## Selected text
======

The Cold War between the United States and the former Soviet Union is still being fought, not by unrepentant, unreconstructed anti-communists but by campus leftists born too late to be communist collaborators."In last month's undergraduate elections, a cadre of demagogues, in a disgusting publicity stunt, projected the image of a hammer and sickle onto one of Stanford's most venerable landmarks: Hoover Tower," Jason Dunkel, the business manager of the Stanford Review writes in a June 2008 fundraising letter."Their platform called for the detainment of such 'criminals' as Donald Rumsfeld and Condoleezza Rice as well as the banning of 'unfriendly corporations [from] campus unless they withdrawal [sic] their lobbyists' from Washington."

"They entitled their slate 'Revolution!'" Unlike the Japanese on Iwo Jima who did not know that World War II had ended because they were hiding in caves on the island, these young firebrands cannot claim to have been in cavernous hideouts that made transmission of news difficult.

Nevertheless, the Palo Alto campus, like most college campuses, is one in which contact with The Real World is limited to turning on that MTV staple. The level of ignorance among students about the struggle that took up nearly half of the last century is astounding.

"Ask college students, and I have, how many Stalin killed and you get the answer, 'thousands,'" Alan Charles Kors of the University of Pennsylvania said of the victims of communism at a seminar dedicated to their memory at the Heritage Foundation last summer. Ironically, a fairly conservative young man with a Master's degree said to me, in reacting to the notice of that very meeting,"Wouldn't it have been great to be the head communist?"

======

## Data rows
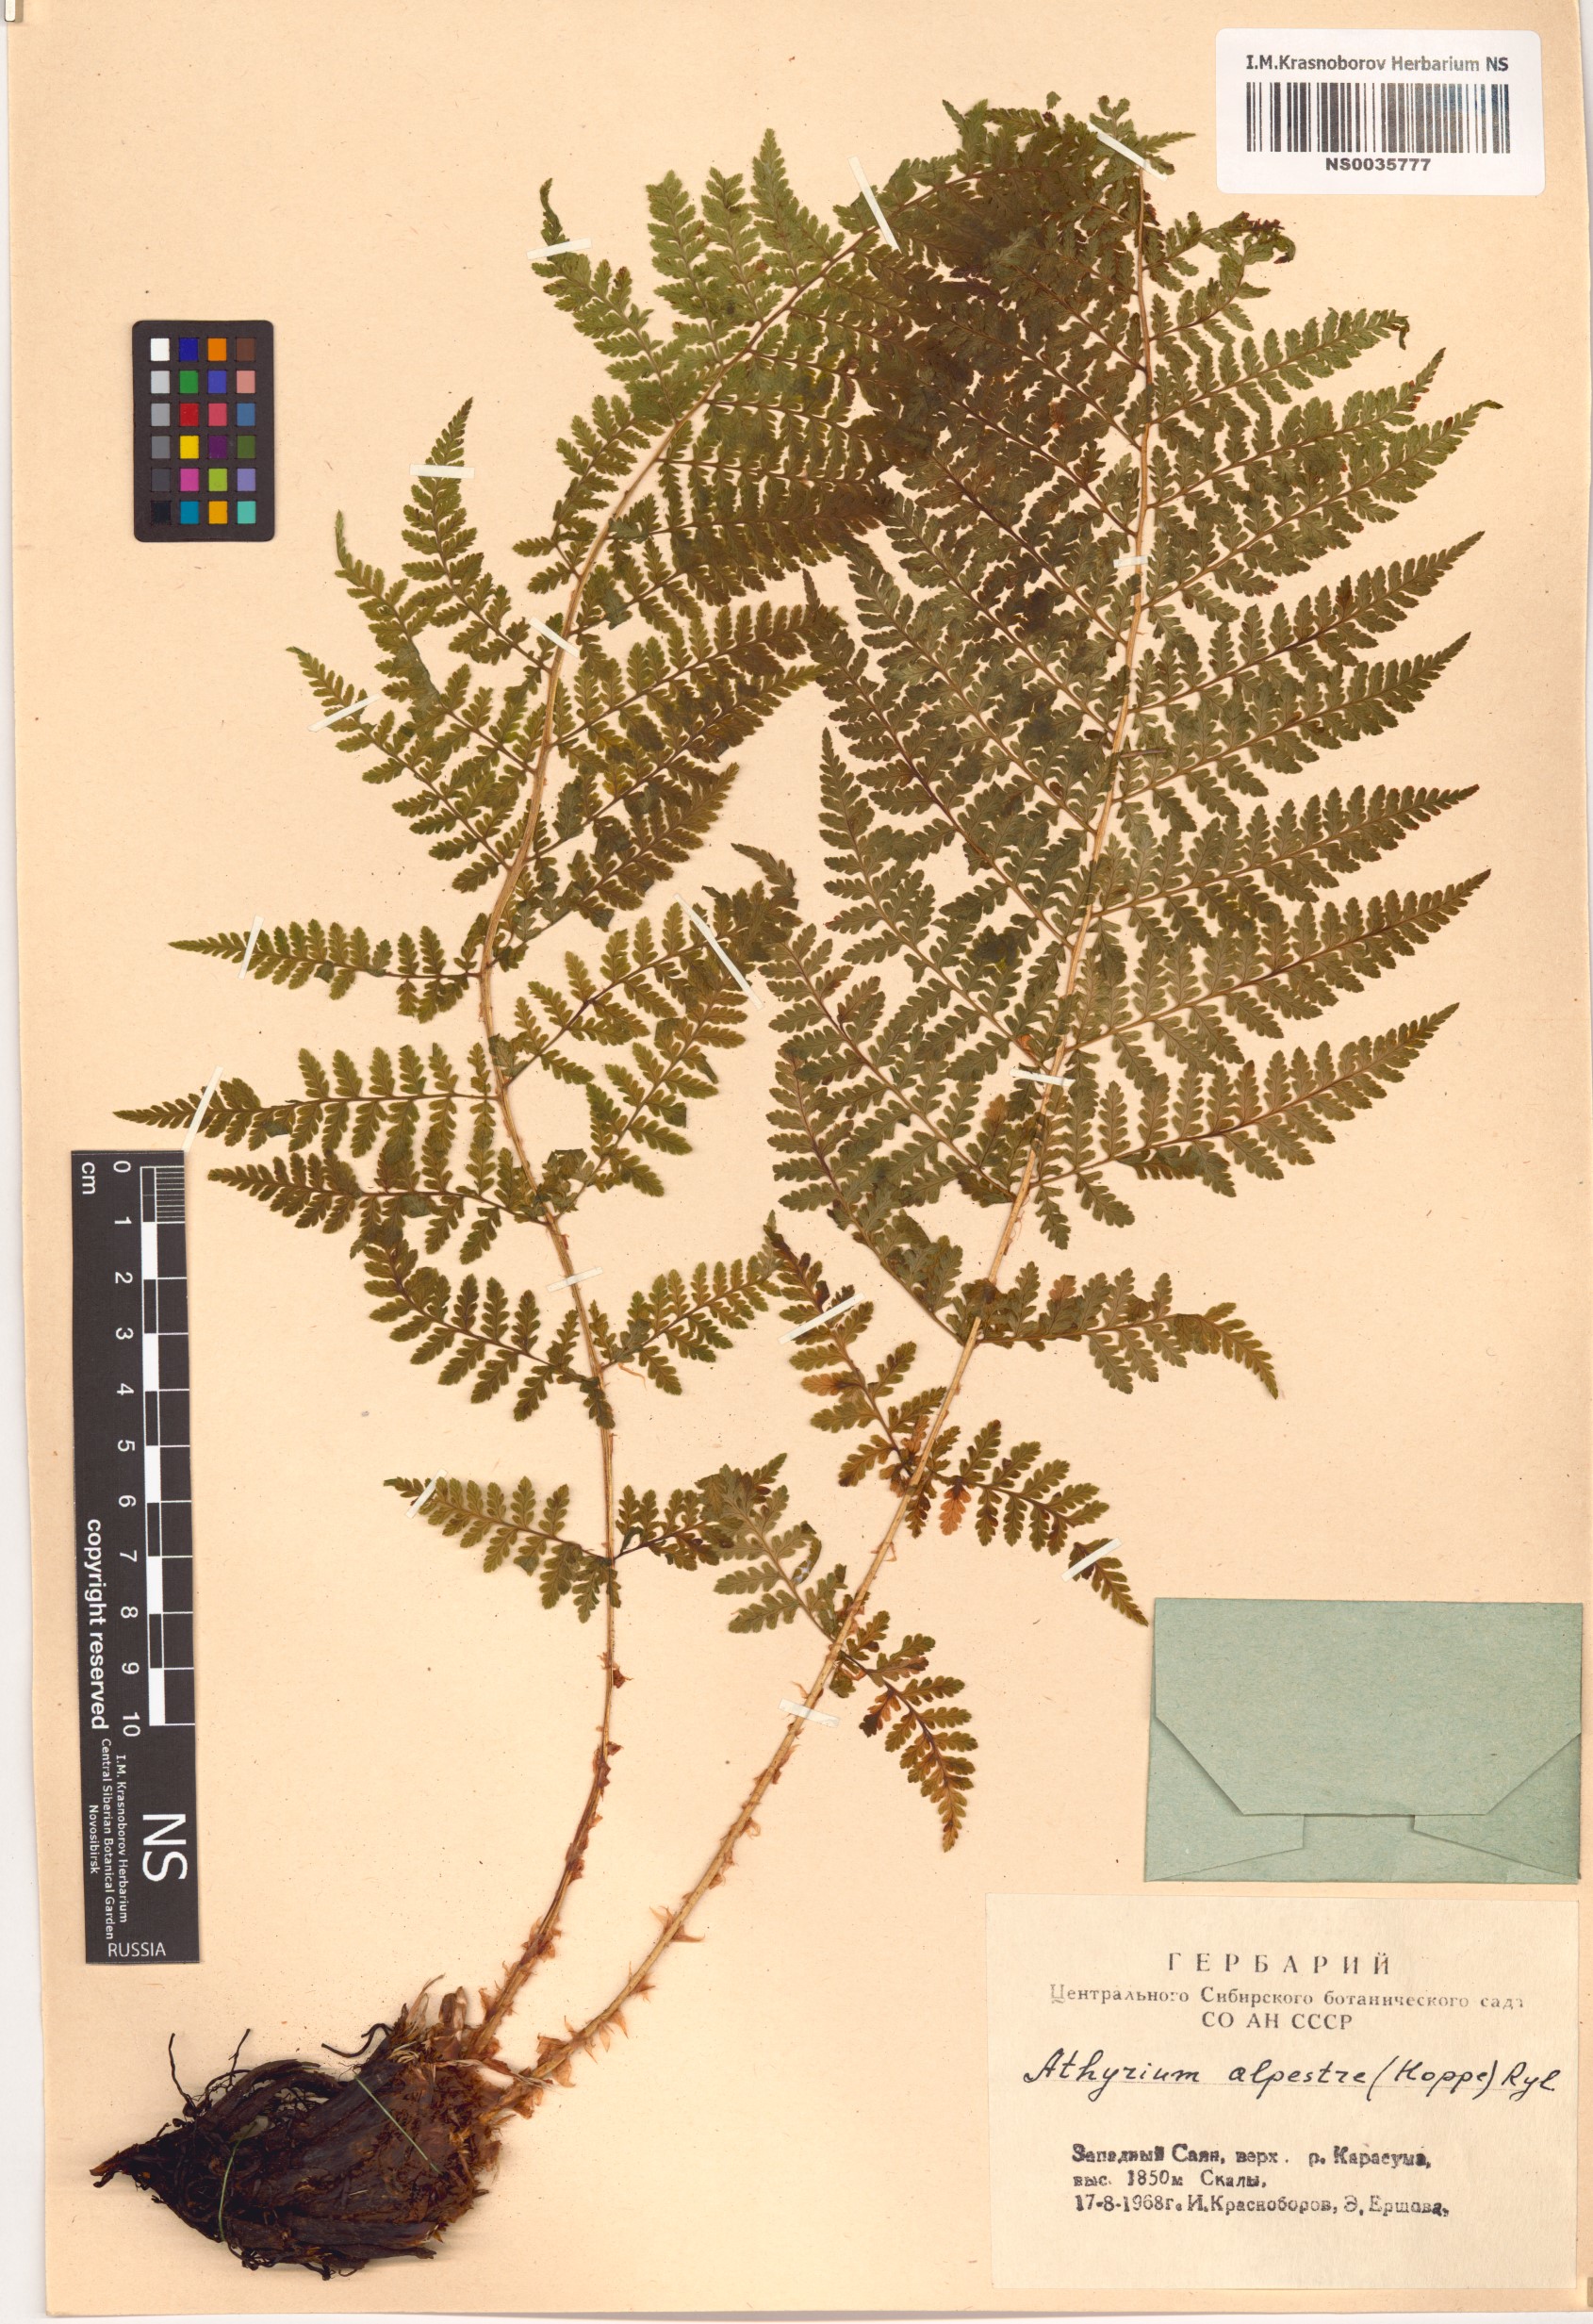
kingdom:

======

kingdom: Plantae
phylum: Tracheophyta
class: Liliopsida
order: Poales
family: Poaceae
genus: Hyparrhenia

======

## Requirements
[1] Can you rewrite the stretch of the campus-leftists text from "Nevertheless, the Palo" through "century is astounding.", changing "Palo Alto" to "Stanford"?
[2] What would follow the last sentence of the text on campus leftists and the Cold War? Continue that text from its final line.

## Solved problems
[1]
Nevertheless, the Stanford campus, like most college campuses, is one in which contact with The Real World is limited to turning on that MTV staple. The level of ignorance among students about the struggle that took up nearly half of the last century is astounding.

[2]
After my article on the event appeared, in which I laid out the facts on the mass genocide as given by the speakers, that same youthful scholar asked,"But how many people did Stalin kill personally?" The problem stems from academia and journalism, from which both undergraduate and graduate students get their information.

Even students trying to be well-informed are relying on academics and journalists to inform them. Against this backdrop, these elites should be venerating those who got it right rather than ignoring or dismissing them outright.

Robert Conquest spent decades estimating a casualty rate amassed from the testimony of defectors. Most academics denigrated his work, relying on Soviet government statistics instead.

Few of them volunteered to carry Conquest on their shoulders when his numbers proved closer to the actual count than theirs. For this reason, he wanted to retitle the reissue of one of his books,"I told you so, you f----g fools," according to In Denial by John Earl Haynes and Harvey Klehr. Veteran journalist M. Stanton Evans would be forgiven for adopting a similar attitude towards his detractors....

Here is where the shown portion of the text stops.